** Recorded data follows **

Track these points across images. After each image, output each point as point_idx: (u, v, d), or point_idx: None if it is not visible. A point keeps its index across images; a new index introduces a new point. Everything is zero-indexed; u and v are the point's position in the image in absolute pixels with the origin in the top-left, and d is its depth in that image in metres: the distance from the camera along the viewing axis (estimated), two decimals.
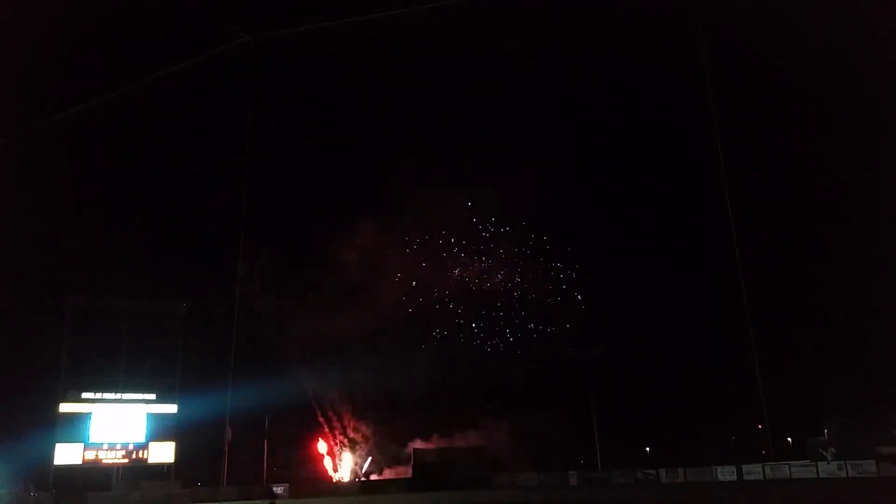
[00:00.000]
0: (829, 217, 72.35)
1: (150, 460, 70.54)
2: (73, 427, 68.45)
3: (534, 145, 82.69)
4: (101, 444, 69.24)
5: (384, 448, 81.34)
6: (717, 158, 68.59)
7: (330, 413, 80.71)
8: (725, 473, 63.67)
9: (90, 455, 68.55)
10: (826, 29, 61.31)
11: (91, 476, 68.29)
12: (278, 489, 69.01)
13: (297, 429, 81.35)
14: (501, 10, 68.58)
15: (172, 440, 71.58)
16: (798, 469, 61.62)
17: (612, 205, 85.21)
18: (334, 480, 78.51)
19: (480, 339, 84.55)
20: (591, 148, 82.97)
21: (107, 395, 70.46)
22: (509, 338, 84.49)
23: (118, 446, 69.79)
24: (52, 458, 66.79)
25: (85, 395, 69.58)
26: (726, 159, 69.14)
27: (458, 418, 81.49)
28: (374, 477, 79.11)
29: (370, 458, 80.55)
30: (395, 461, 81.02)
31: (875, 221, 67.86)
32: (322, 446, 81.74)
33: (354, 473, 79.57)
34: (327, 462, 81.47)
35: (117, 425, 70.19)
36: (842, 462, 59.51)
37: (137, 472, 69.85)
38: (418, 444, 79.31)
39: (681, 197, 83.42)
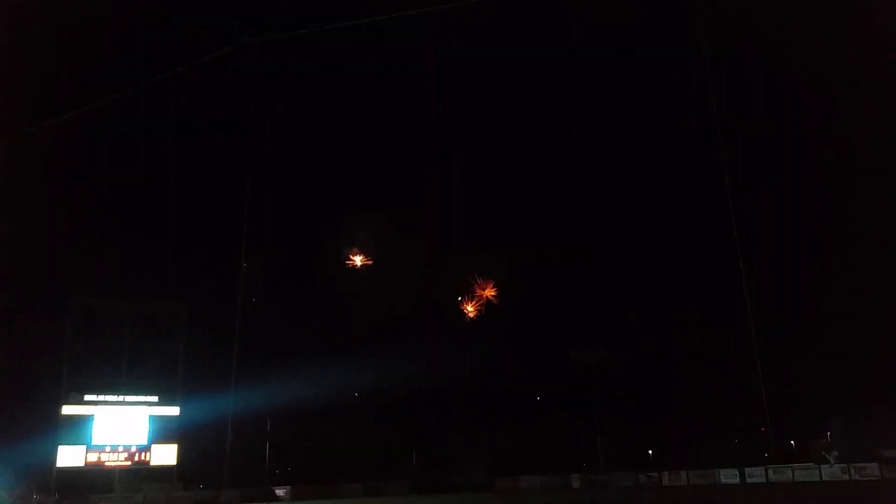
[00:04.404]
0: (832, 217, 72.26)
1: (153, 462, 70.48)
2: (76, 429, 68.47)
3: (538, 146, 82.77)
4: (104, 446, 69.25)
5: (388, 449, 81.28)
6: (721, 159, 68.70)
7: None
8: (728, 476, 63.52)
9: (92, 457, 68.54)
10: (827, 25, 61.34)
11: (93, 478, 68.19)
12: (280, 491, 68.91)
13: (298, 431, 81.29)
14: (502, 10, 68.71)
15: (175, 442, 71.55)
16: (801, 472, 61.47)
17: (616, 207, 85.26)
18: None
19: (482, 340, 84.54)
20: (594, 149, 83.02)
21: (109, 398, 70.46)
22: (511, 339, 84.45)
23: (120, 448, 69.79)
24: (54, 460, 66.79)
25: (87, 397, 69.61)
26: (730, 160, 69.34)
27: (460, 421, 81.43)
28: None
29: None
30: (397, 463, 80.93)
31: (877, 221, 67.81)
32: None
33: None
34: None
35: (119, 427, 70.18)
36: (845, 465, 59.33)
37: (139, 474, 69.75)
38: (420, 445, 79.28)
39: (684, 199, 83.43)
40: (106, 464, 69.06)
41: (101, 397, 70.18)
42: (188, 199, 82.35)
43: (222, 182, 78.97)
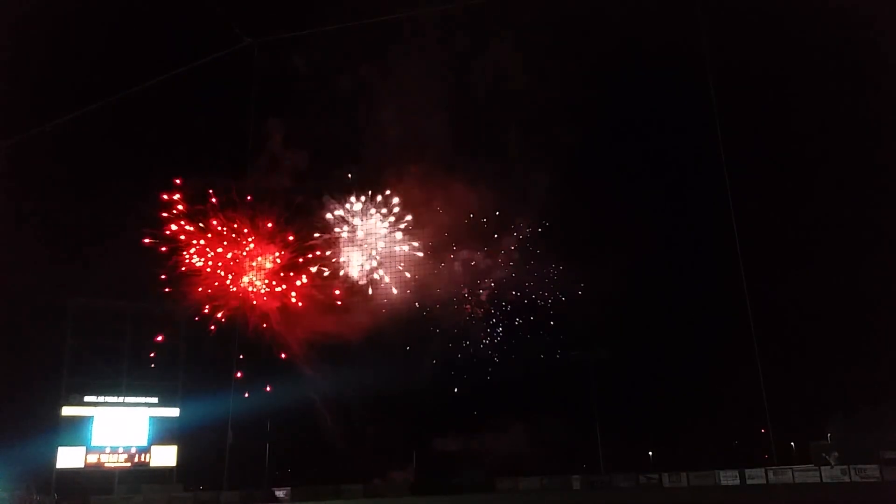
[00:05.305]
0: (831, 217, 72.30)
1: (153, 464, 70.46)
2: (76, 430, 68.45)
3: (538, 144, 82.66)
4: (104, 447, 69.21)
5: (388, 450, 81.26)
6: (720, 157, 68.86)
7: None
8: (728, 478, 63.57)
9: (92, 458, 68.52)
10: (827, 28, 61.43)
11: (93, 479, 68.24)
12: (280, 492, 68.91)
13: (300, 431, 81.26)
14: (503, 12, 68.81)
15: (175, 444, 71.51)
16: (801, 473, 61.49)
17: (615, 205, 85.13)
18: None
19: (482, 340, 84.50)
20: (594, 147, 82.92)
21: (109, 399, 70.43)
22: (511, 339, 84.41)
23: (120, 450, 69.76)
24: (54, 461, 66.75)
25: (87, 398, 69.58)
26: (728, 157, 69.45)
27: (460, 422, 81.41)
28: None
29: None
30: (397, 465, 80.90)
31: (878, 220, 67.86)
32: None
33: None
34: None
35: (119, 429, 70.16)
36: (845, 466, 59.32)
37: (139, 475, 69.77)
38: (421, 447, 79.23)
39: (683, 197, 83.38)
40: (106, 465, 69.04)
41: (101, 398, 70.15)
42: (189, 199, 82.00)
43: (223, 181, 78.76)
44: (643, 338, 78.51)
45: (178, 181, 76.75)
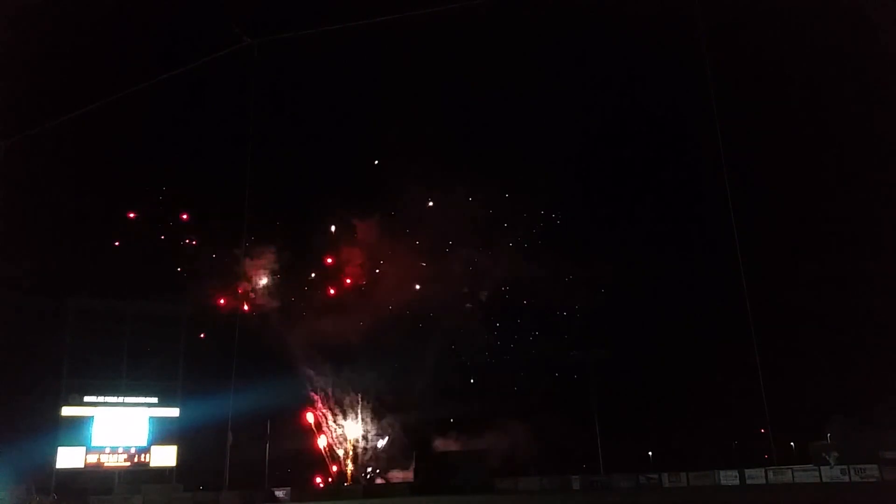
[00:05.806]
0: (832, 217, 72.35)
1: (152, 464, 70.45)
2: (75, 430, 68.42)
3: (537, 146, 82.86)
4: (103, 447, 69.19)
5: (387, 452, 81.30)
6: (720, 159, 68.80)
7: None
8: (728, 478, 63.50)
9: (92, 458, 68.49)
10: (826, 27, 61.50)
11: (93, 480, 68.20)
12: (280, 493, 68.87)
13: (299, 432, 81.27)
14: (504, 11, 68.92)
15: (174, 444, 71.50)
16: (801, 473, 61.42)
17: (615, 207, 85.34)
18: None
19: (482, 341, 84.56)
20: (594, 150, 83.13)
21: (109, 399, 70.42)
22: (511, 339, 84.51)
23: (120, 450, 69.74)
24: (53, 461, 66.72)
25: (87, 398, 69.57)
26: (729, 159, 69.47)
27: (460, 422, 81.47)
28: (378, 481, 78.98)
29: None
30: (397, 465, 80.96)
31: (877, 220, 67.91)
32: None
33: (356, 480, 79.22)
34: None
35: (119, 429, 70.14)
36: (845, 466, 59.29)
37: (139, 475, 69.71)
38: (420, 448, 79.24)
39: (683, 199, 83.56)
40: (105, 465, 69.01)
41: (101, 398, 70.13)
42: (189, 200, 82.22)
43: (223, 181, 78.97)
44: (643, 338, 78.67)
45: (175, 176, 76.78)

** End of Recorded data **

Begin at the first line of the entries above and return each line exactly, stopping after the line that contains "14: (501, 10, 68.58)". Pictures do not belong in the copy.

## Result of the exercise
Track these points across images. After each image, output each point as point_idx: (u, v, d), or point_idx: None if it is not visible. A point keeps its index across images; a new index introduces a new point. Everything is zero-indexed; u and v are the point's position in the image in absolute pixels with the origin in the top-left, and d is its depth in that image in metres: the distance from the camera along the viewing axis (estimated), two decimals.
[00:00.000]
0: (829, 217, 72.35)
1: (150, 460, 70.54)
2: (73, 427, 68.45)
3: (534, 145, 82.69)
4: (101, 444, 69.24)
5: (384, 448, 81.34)
6: (717, 158, 68.59)
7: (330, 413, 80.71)
8: (725, 473, 63.67)
9: (90, 455, 68.55)
10: (826, 29, 61.31)
11: (91, 476, 68.29)
12: (278, 489, 69.01)
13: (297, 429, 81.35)
14: (501, 10, 68.58)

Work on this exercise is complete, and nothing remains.